Я занимался историей психоанализа и знаком с теорией и историей этого дела. Но по отношению к анализу культурных и исторических процессов я слово «травма» не люблю употреблять. Травма – это индивидуальная беда. Все это началось с контузии, когда люди впадали в беспамятство и потом боялись места, где это случилось, или похожей ситуации, или просто военной службы. Но когда что-то ужасное произошло со многими людьми, мы это называем потерей или катастрофой. Культурная травма – это натяжка. При катастрофе распадается социальная ткань, которая связывает людей. Доверие, взаимопомощь и многое другое, чего, например, не хватает в постсоветской реальности. У общества нет психики, оно не является коллективным субъектом, у него нет коллективной памяти или групповых чувств.
Для советского террора действительно характерна близость между палачами и жертвами, этническая или социальная. Напротив, для нацистского террора это не было характерно: там немцы убивали евреев, гетеросексуалы убивали гомосексуалов или психически здоровые люди убивали психически больных. Мы, конечно, понимаем, что эти идентичности тоже частично формируются культурой. Многие, кого убивали как евреев, сами себя считали немцами, и по сути они были немцами – их сначала «делали» евреями, а потом убивали. Но для советского террора все было не так: сначала какие-нибудь чиновники убивали крестьян, а потом другие чиновники убивали этих чиновников. Большая часть тех, кто расстреливал в Катыни, сами были расстреляны 10 лет спустя – они стали жертвами. И все же в каждый момент истории одни люди были жертвами, а другие – палачами. Так что, я думаю, списки все равно нужны.
Сын или внучка за отца и деда точно не отвечают. Да и существование коллективной вины – это большой вопрос. Есть ли коллективная вина, скажем, немецкого народа? Советского народа? Отвечает ли общество за большую группу своих членов?
Есть книга Карла Ясперса «Вопрос о вине», в которой он различал разные уровни вины. Я это преподаю студентам каждый год и полностью с ним согласен.
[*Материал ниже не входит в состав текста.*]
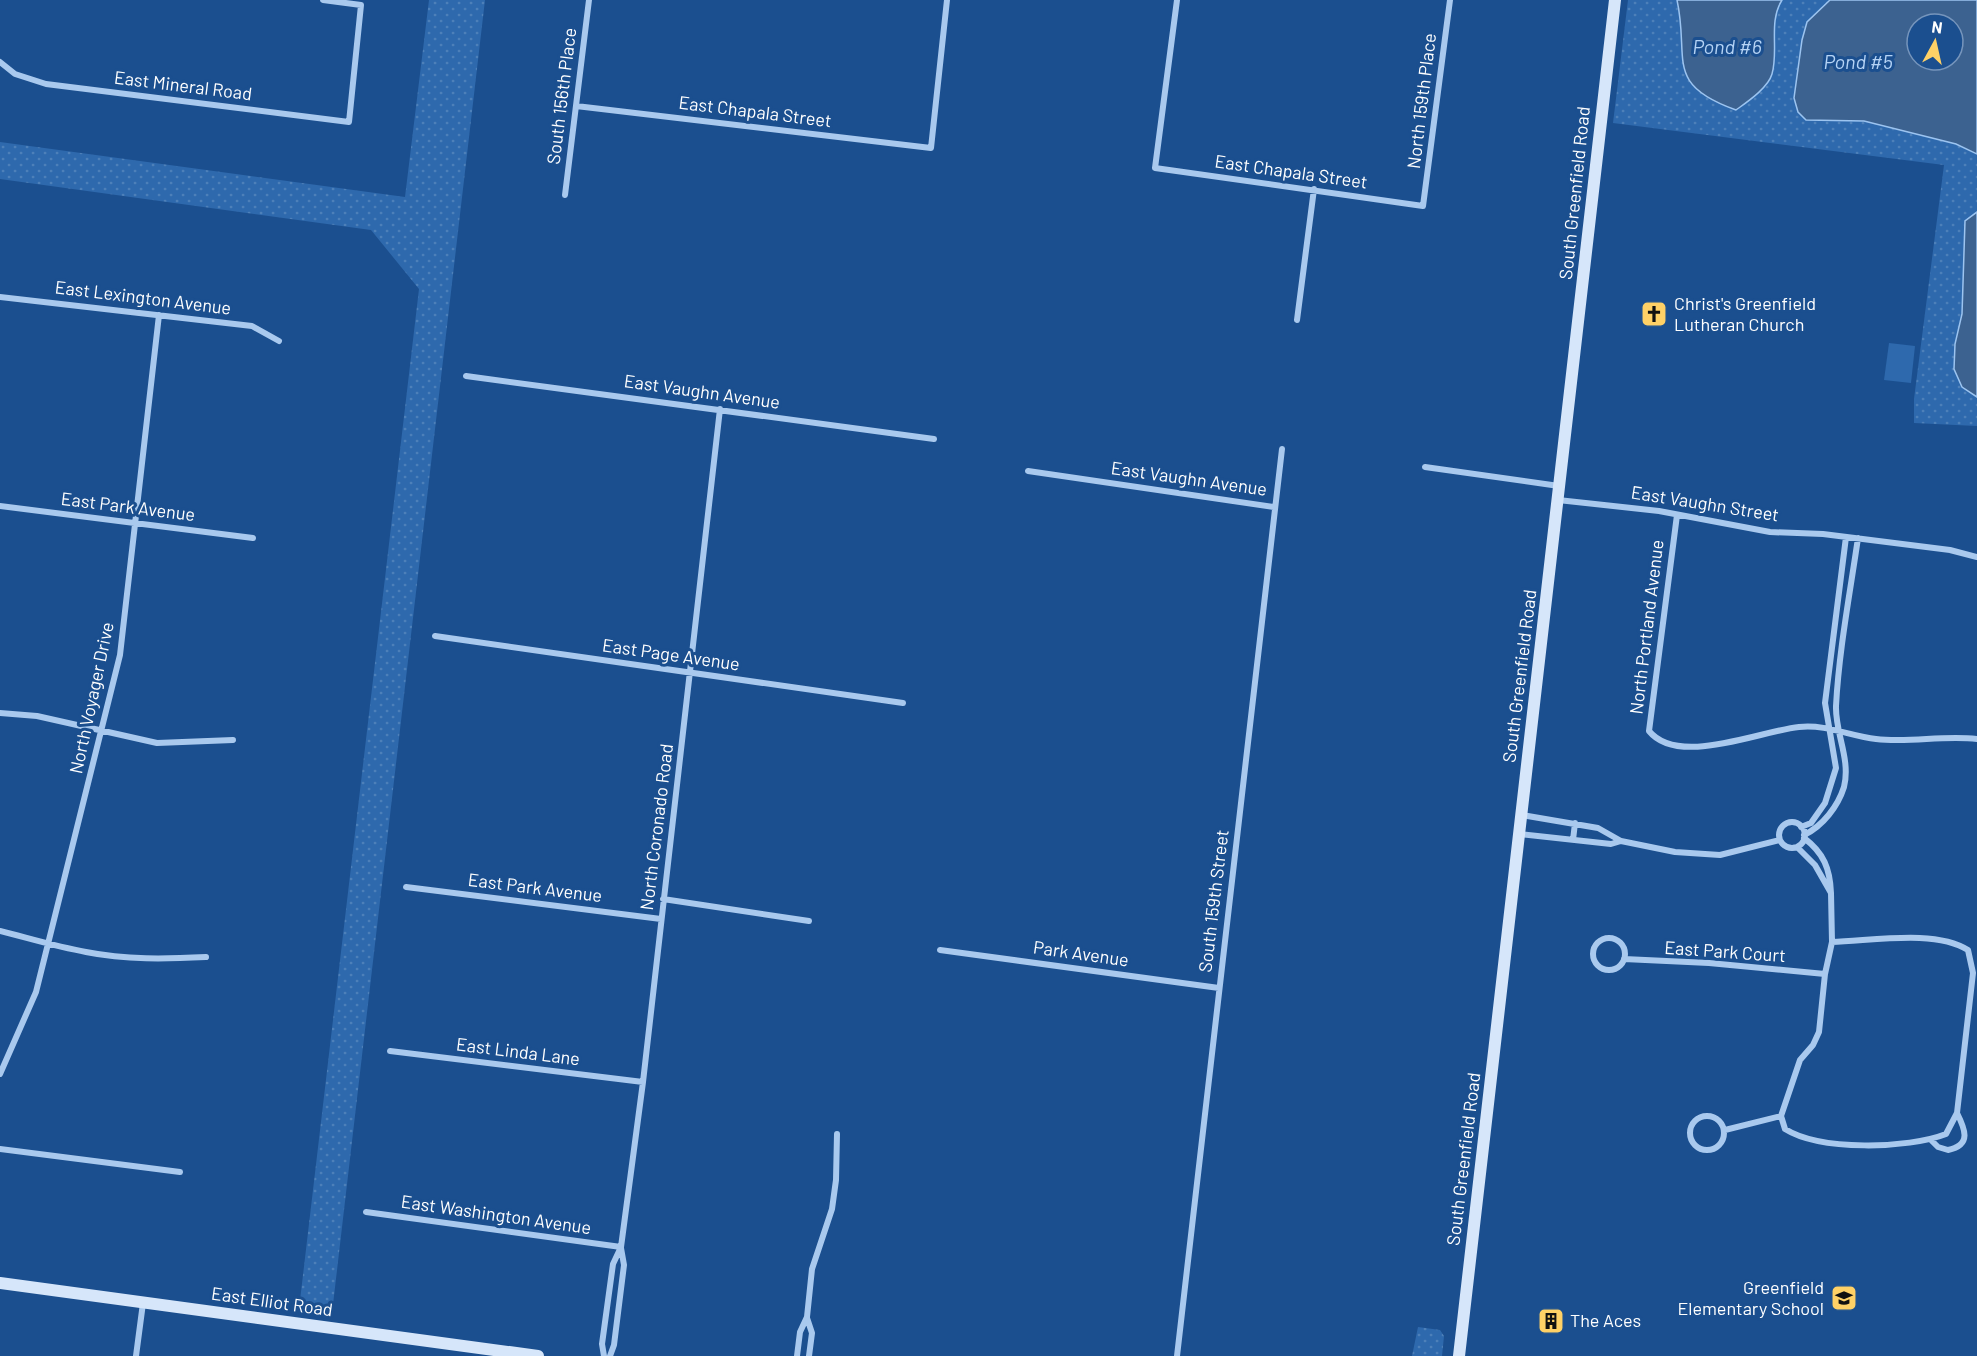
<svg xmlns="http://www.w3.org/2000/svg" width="1977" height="1356" font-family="Barlow,sans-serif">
<defs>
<pattern id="grass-dots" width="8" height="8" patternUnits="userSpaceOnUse" patternTransform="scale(1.5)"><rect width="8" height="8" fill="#2e69ad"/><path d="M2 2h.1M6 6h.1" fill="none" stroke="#4d80b9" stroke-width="1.8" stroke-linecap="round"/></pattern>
</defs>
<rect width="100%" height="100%" fill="#1b4f8f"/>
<path fill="url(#grass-dots)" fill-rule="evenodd" d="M429,0H485L332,1313L299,1309L419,289L371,230L0,179V142L405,197Z
M1628,0H1977V426L1914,423V399L1944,165L1613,123ZM1917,24H1953V60H1917Z
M1418,1327L1440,1330L1444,1336L1442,1356H1412Z"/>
<path fill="#2e69ad" d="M1889,343L1915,346L1911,383L1884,380Z"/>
<path fill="#3c6290" stroke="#9cc4f0" stroke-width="1.5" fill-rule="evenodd" d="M1677,0H1782C1768,22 1779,50 1772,74C1768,88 1747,102 1736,110C1663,84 1690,59 1677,0Z
M1830,0H1977V154L1956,144L1864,121L1806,120L1798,112L1794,98L1802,40L1807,22ZM1917,24H1953V60H1917Z
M1977,212V397L1962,387L1954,369L1955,344L1962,314L1965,221Z"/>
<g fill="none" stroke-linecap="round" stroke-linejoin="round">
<path stroke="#a9c9ee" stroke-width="6" d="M1177,0L1155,168L1423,206L1450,0
M0,62L15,74L46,84L349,122L361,5L323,0
M576,106L931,148L947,0
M565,195L589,0
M0,297L252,326L279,341
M1297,320L1314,189
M466,376L934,439
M1425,467L1559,486
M1028,471L1274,507
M1558,500L1659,511L1770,532L1823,534L1950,550L1977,557
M0,506L253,538
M1677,515L1649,731C1678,767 1760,731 1799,727C1826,724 1850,736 1876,739C1910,743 1943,735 1977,739
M435,636L903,703
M0,713L37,716L157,743L233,740
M1522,815L1598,828L1621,841L1675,852L1720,855L1780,840
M1779 835a13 13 0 1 1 26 0a13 13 0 1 1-26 0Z
M1801,827L1811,823L1825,803L1836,768L1825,703L1846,537
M1520,834L1611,844L1621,841
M1804,835C1823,826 1838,806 1844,787C1851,759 1835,733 1836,706C1839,650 1850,593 1858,538
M1573,840L1575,823
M1797,847L1815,865L1831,893C1830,869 1824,853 1804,838
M406,887L661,919
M1831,893L1832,942L1825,974L1819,1032L1813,1045L1800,1060L1781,1116L1785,1129C1820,1151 1908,1149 1946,1134L1957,1113L1973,973L1968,950C1935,929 1872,941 1832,942
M663,899L809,921
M0,931C28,938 57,947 86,952C126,960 166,959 206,957
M1593 954a16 16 0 1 1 32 0a16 16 0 1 1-32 0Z
M940,950L1219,988
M1624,959L1709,963L1825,974
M390,1051L643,1082
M0,1074L36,992L120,655L159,315
M1690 1133a17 17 0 1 1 34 0a17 17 0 1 1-34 0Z
M1725,1130L1781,1116
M1931,1140L1938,1147L1948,1150C1972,1145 1965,1129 1957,1113
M0,1149L180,1172
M366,1212L621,1247
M807,1318L812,1333L809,1356
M136,1356L143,1303
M604,1356L602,1344L613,1264L621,1247L643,1082L720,409
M610,1356L614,1345L624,1265L621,1248
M797,1356L800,1332L807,1317L812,1269L832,1209L836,1180L837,1134
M1177,1356L1282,449"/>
<path stroke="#d6e6fa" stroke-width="12" d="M0,1283L538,1356
M1459,1356L1615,0"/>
</g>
<defs>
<g id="church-square" transform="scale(1.35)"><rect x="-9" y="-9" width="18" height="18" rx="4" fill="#ffd166" stroke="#1b4f8f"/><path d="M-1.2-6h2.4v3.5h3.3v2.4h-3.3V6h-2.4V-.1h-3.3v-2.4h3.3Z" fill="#111"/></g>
<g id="school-square" transform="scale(1.35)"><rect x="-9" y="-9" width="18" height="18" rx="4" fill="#ffd166" stroke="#1b4f8f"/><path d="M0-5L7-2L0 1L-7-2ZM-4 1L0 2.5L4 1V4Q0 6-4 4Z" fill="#111"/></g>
<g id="building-square" transform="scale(1.35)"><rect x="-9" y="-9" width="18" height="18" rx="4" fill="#ffd166" stroke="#1b4f8f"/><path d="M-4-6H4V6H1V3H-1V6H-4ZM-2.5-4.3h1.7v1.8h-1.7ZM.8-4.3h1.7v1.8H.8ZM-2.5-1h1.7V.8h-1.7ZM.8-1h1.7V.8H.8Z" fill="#111"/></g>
</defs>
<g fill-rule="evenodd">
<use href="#church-square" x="1654" y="314"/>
<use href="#school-square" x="1844" y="1298"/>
<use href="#building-square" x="1551" y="1321"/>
</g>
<g text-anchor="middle" stroke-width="6" stroke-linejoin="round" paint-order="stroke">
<g font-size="18" fill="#fff" stroke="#1b4f8f">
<text transform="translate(183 86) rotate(7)" y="6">East Mineral Road</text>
<text transform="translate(562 96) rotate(-83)" y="6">South 156th Place</text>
<text transform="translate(1422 101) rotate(-83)" y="6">North 159th Place</text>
<text transform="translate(755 112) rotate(7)" y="6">East Chapala Street</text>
<text transform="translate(1291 172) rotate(8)" y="6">East Chapala Street</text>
<text transform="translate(1575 193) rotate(-84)" y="6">South Greenfield Road</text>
<text transform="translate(143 298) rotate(7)" y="6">East Lexington Avenue</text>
<text transform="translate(702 392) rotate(8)" y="6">East Vaughn Avenue</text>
<text transform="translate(1189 479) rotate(8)" y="6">East Vaughn Avenue</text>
<text transform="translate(1705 504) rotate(9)" y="6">East Vaughn Street</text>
<text transform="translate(128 507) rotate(7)" y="6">East Park Avenue</text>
<text transform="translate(1647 627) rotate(-83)" y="6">North Portland Avenue</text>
<text transform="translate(671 655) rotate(8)" y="6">East Page Avenue</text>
<text transform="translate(1520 676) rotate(-83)" y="6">South Greenfield Road</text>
<text transform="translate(92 698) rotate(-78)" y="6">North Voyager Drive</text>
<text transform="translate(657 827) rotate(-83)" y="6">North Coronado Road</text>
<text transform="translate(535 888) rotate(7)" y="6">East Park Avenue</text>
<text transform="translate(1214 901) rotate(-83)" y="6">South 159th Street</text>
<text transform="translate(1725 952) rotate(4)" y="6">East Park Court</text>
<text transform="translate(1081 954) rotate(8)" y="6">Park Avenue</text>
<text transform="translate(518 1052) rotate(7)" y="6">East Linda Lane</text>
<text transform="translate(1464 1159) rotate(-83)" y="6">South Greenfield Road</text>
<text transform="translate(496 1215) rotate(8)" y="6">East Washington Avenue</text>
<text transform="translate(272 1302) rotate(8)" y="6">East Elliot Road</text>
</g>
<g font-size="18" fill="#fff" stroke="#1b4f8f" text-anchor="start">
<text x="1674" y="310">Christ's Greenfield<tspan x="1674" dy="21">Lutheran Church</tspan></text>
<text x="1824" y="1294" text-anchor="end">Greenfield<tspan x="1824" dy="21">Elementary School</tspan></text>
<text x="1570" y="1327">The Aces</text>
</g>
<g font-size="20" font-style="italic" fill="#b5d3f5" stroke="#1b4f8f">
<text x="1727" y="54">Pond #6</text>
<text x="1858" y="69">Pond #5</text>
</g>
</g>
<g transform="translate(1935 42) rotate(8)"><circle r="28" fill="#1b4f8f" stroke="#7695bc" stroke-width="1.5"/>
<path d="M0-4.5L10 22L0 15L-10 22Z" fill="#ffd166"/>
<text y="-9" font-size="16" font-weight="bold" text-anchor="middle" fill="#ffffff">N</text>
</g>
</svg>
Он говорит, что коллективной вины нет. Есть люди, которые это делали, они уголовники. Есть люди, которые голосовали за тех, кто это делал, и они несут политическую вину – в отличие от уголовной. Есть люди, которые жили в это время, и они несут метафизическую вину. И нужно эти уровни разделять. Правда, Ясперс говорил как современник катастрофы, а к пятому поколению вопрос о вине, на мой взгляд, довольно нелепый. Пятое поколение должно испытывать любопытство, здоровое или нездоровое, к прошлому и людям, с которыми мы генетически связаны. Есть исследования психоаналитиков, которые считают, что вина, как и горе, передается через молчание – через те темы, о которых не принято говорить. Мне кажется, что гораздо важнее та информация, которую люди получают из культуры. Из книг, фильмов, музеев, школ. Это огромный массив знаний и оценок, ты все это получаешь в готовом виде, хотя и много разных вариантов одновременно.